Ein Einstieg zum Herr der Ringe – Rezension zu Lin Carter
Tolkiens Universum von Lin Carter ist in der amerikanischen Originalausgabe (Tolkien: A Look behind the “Lord of the Rings”) schon 1969 erschienen, gehört also wahrscheinlich zu den ersten Büchern, die zu Tolkiens Werk veröffentlich wurden. Auf Deutsch wurde es jedoch erst im Herbst 2002 übersetzt (List Verlag). Der Autor – er schrieb übrigens mehrere Fantasy-Romane, unter anderem aus dem Conan- und Callisto-Zyklus – gibt darin aus verschiedenen Blickwinkeln eine Einführung in den HdR; es enthält eine kurze Biographie Tolkiens und die Entstehungsgeschichte der Trilogie; außerdem befasst er sich mit Tolkiens Quellen und den Vorläufern der Fantasy. Dabei muss natürlich berücksichtigt werden, dass das Buch noch zu Tolkiens Lebzeiten erschienen ist und sich deshalb nur mit dem HdR und kurz mit dem Hobbit beschäftigt, da die anderen Mittelerde-Werke, die wir heute kennen, vor allem das Silmarillion, erst später veröffentlicht wurden.

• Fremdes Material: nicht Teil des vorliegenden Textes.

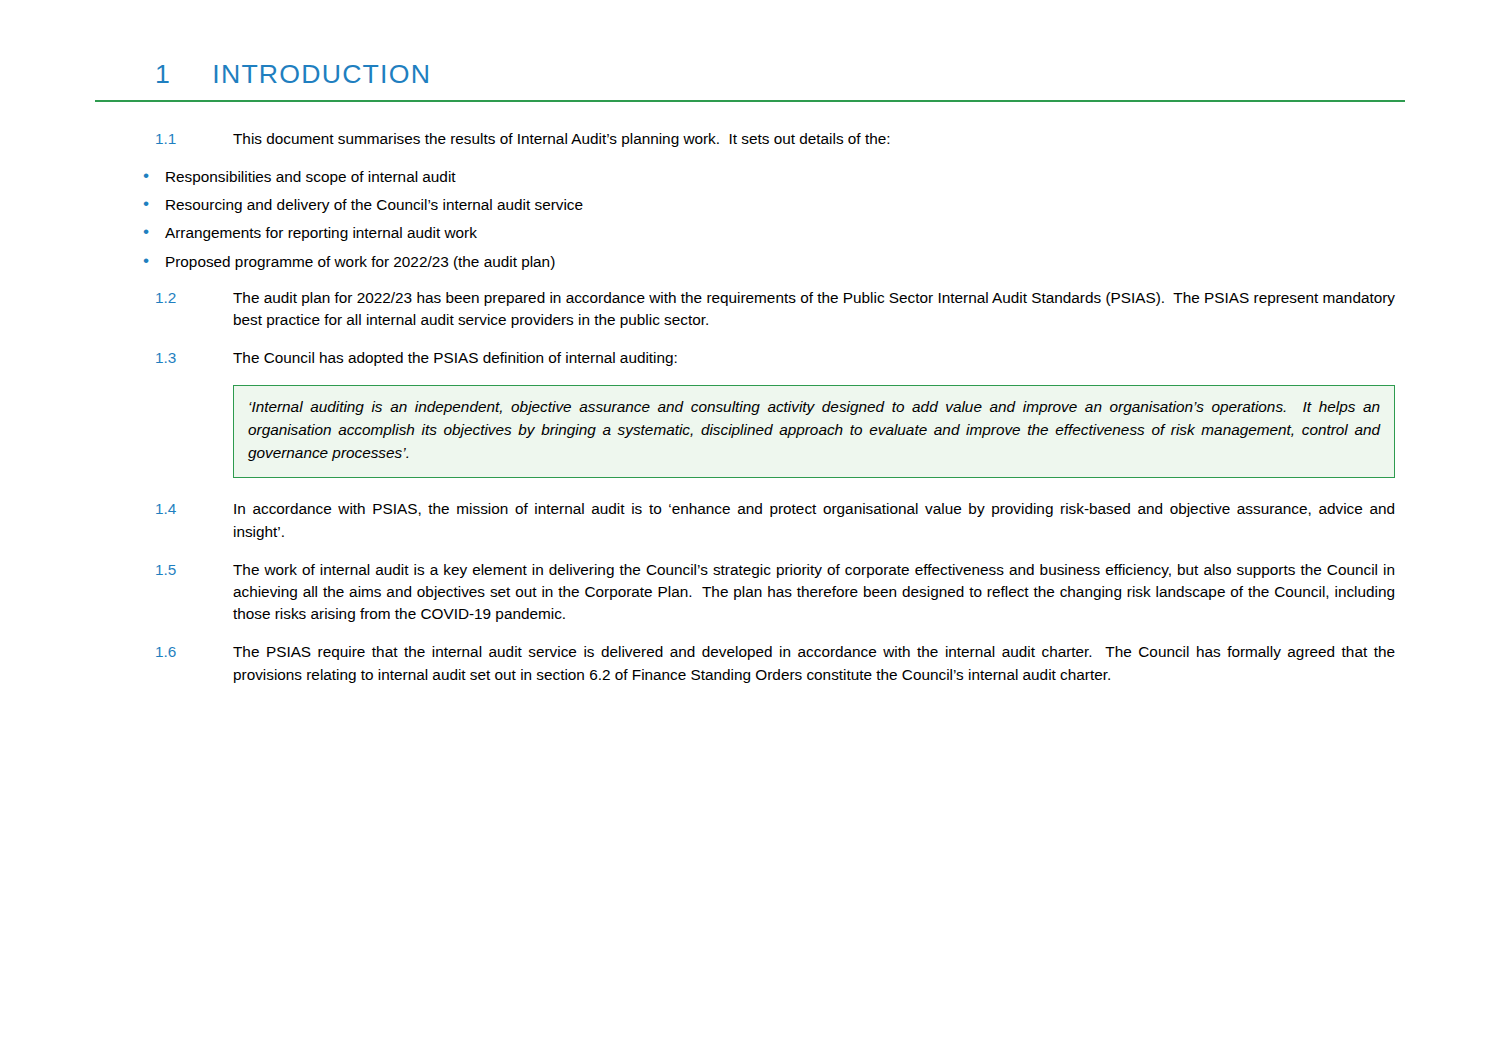1
INTRODUCTION
1.1
This document summarises the results of Internal Audit’s planning work. It sets out details of the:
Responsibilities and scope of internal audit
Resourcing and delivery of the Council’s internal audit service
Arrangements for reporting internal audit work
Proposed programme of work for 2022/23 (the audit plan)
1.2
The audit plan for 2022/23 has been prepared in accordance with the requirements of the Public Sector Internal Audit Standards (PSIAS). The PSIAS represent mandatory best practice for all internal audit service providers in the public sector.
1.3
The Council has adopted the PSIAS definition of internal auditing:
‘Internal auditing is an independent, objective assurance and consulting activity designed to add value and improve an organisation’s operations. It helps an organisation accomplish its objectives by bringing a systematic, disciplined approach to evaluate and improve the effectiveness of risk management, control and governance processes’.
1.4
In accordance with PSIAS, the mission of internal audit is to ‘enhance and protect organisational value by providing risk-based and objective assurance, advice and insight’.
1.5
The work of internal audit is a key element in delivering the Council’s strategic priority of corporate effectiveness and business efficiency, but also supports the Council in achieving all the aims and objectives set out in the Corporate Plan. The plan has therefore been designed to reflect the changing risk landscape of the Council, including those risks arising from the COVID-19 pandemic.
1.6
The PSIAS require that the internal audit service is delivered and developed in accordance with the internal audit charter. The Council has formally agreed that the provisions relating to internal audit set out in section 6.2 of Finance Standing Orders constitute the Council’s internal audit charter.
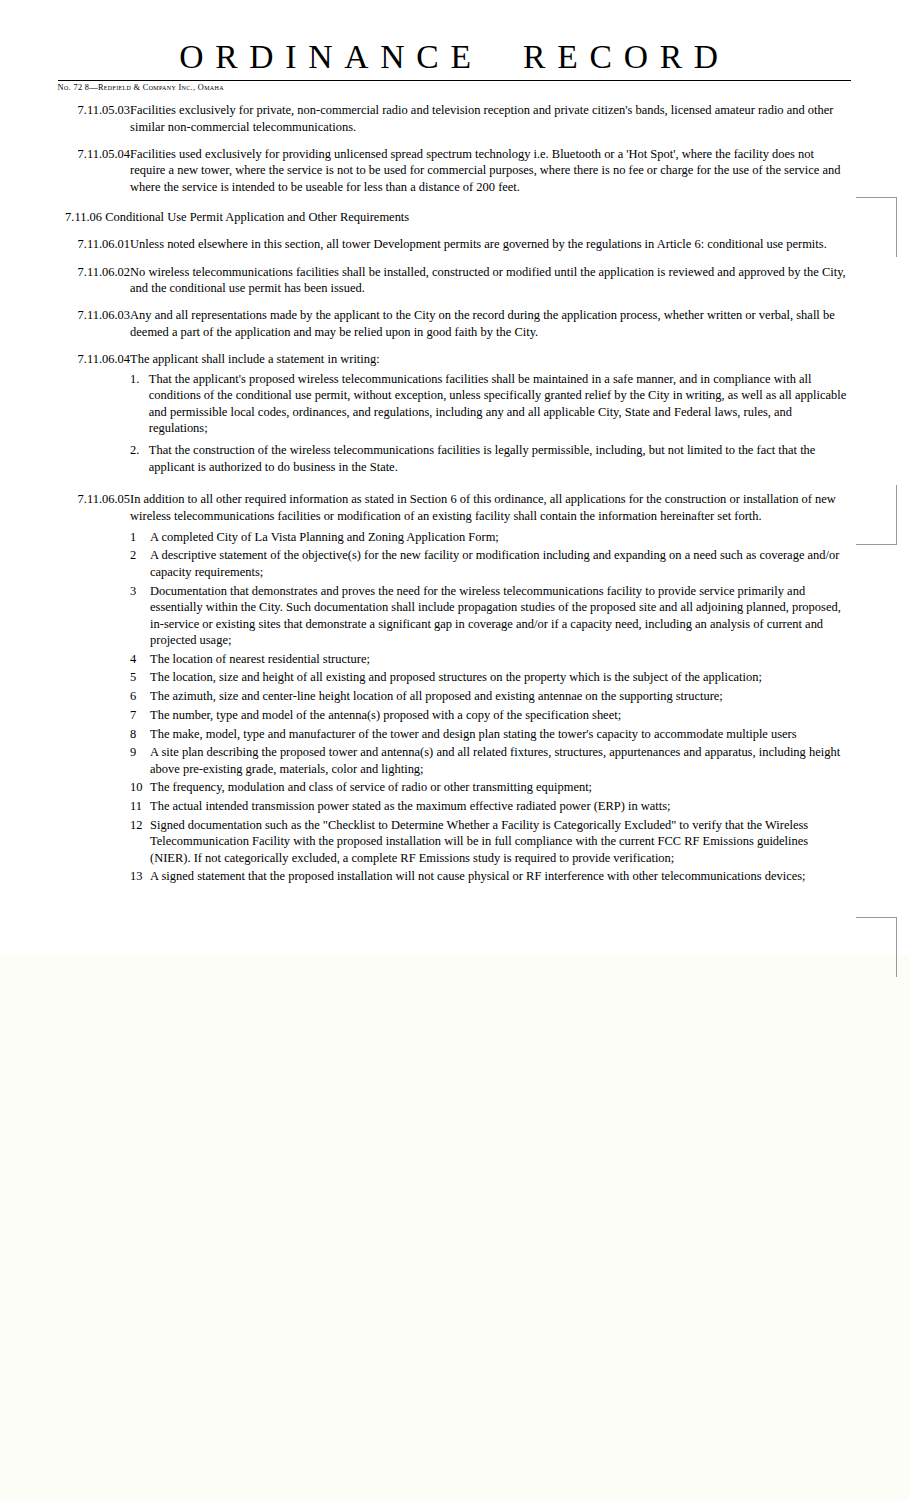ORDINANCE RECORD
No. 72 8—Redfield & Company Inc., Omaha
7.11.05.03
Facilities exclusively for private, non-commercial radio and television reception and private citizen's bands, licensed amateur radio and other similar non-commercial telecommunications.
7.11.05.04
Facilities used exclusively for providing unlicensed spread spectrum technology i.e. Bluetooth or a 'Hot Spot', where the facility does not require a new tower, where the service is not to be used for commercial purposes, where there is no fee or charge for the use of the service and where the service is intended to be useable for less than a distance of 200 feet.
7.11.06 Conditional Use Permit Application and Other Requirements
7.11.06.01
Unless noted elsewhere in this section, all tower Development permits are governed by the regulations in Article 6: conditional use permits.
7.11.06.02
No wireless telecommunications facilities shall be installed, constructed or modified until the application is reviewed and approved by the City, and the conditional use permit has been issued.
7.11.06.03
Any and all representations made by the applicant to the City on the record during the application process, whether written or verbal, shall be deemed a part of the application and may be relied upon in good faith by the City.
7.11.06.04
The applicant shall include a statement in writing:
1. That the applicant's proposed wireless telecommunications facilities shall be maintained in a safe manner, and in compliance with all conditions of the conditional use permit, without exception, unless specifically granted relief by the City in writing, as well as all applicable and permissible local codes, ordinances, and regulations, including any and all applicable City, State and Federal laws, rules, and regulations;
2. That the construction of the wireless telecommunications facilities is legally permissible, including, but not limited to the fact that the applicant is authorized to do business in the State.
7.11.06.05
In addition to all other required information as stated in Section 6 of this ordinance, all applications for the construction or installation of new wireless telecommunications facilities or modification of an existing facility shall contain the information hereinafter set forth.
1 A completed City of La Vista Planning and Zoning Application Form;
2 A descriptive statement of the objective(s) for the new facility or modification including and expanding on a need such as coverage and/or capacity requirements;
3 Documentation that demonstrates and proves the need for the wireless telecommunications facility to provide service primarily and essentially within the City. Such documentation shall include propagation studies of the proposed site and all adjoining planned, proposed, in-service or existing sites that demonstrate a significant gap in coverage and/or if a capacity need, including an analysis of current and projected usage;
4 The location of nearest residential structure;
5 The location, size and height of all existing and proposed structures on the property which is the subject of the application;
6 The azimuth, size and center-line height location of all proposed and existing antennae on the supporting structure;
7 The number, type and model of the antenna(s) proposed with a copy of the specification sheet;
8 The make, model, type and manufacturer of the tower and design plan stating the tower's capacity to accommodate multiple users
9 A site plan describing the proposed tower and antenna(s) and all related fixtures, structures, appurtenances and apparatus, including height above pre-existing grade, materials, color and lighting;
10 The frequency, modulation and class of service of radio or other transmitting equipment;
11 The actual intended transmission power stated as the maximum effective radiated power (ERP) in watts;
12 Signed documentation such as the "Checklist to Determine Whether a Facility is Categorically Excluded" to verify that the Wireless Telecommunication Facility with the proposed installation will be in full compliance with the current FCC RF Emissions guidelines (NIER). If not categorically excluded, a complete RF Emissions study is required to provide verification;
13 A signed statement that the proposed installation will not cause physical or RF interference with other telecommunications devices;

Im Ganzen macht Tolkiens Universum den Eindruck, dass es hauptsächlich für Leser geschrieben ist, die sich noch gar nicht oder noch nicht viel mit Tolkien beschäftigt haben. Sogar für die, die den HdR noch nicht gelesen haben, wäre es geeignet, da es eine relativ ausführlich Zusammenfassung des Inhalts enthält. Auch was die Hintergründe, Vorläufer und Quellen betrifft, geht der Autor bei keinem Punkt besonders in die Tiefe, es scheint eher sein Anliegen gewesen zu sein, viele Themen kurz anzureißen. Trotzdem ist das Buch nicht oberflächlich; es enthält einige Informationen zu Werken, die allgemein weniger bekannt sind, für Tolkien aber von Bedeutung gewesen sein dürften. Die Edda und die Siegfried-Sage sind leicht als Quellen des HdR auszumachen, bei den Vorläufern der Fantasy nennt Carter jedoch einige weniger bekannte Autoren und Strömungen, die es sich aber auch zu berücksichtigen lohnt, etwa mittelalterliche Romane wie den Amadis oder Fantasy-Autoren vor Tolkien, darunter E.R. Eddison mit Der Wurm Ouroboros, zu dem sich Tolkien sehr positiv geäußert hat. Zwei Kapitel beschäftigen sich mit seiner Namensnennung und der Entstehungsgeschichte ausgewählter Personen, Orte und Dinge, und auch hier bringt Carter einige interessante Beispiele, etwa der Hintergrund des Namens Earendil. Auch über Tolkiens Mörchentheorie gibt es ein kurzes Kapitel. Sein Schreibstil ist dabei, typisch für ein Sachbuch im amerikanischen Stil, sehr flüssig und leicht zu lesen, und man hat nie das Gefühl, von Informationen überschwemmt zu werden.
Deshalb ist dieses Buch sicher für jene empfehlenswert, die anfangen möchten, sich mit Hintergrundliteratur zu Tolkien zu befassen, aber auch wer schon mehr dazu gelesen hat, kann darin noch etwas Neues finden.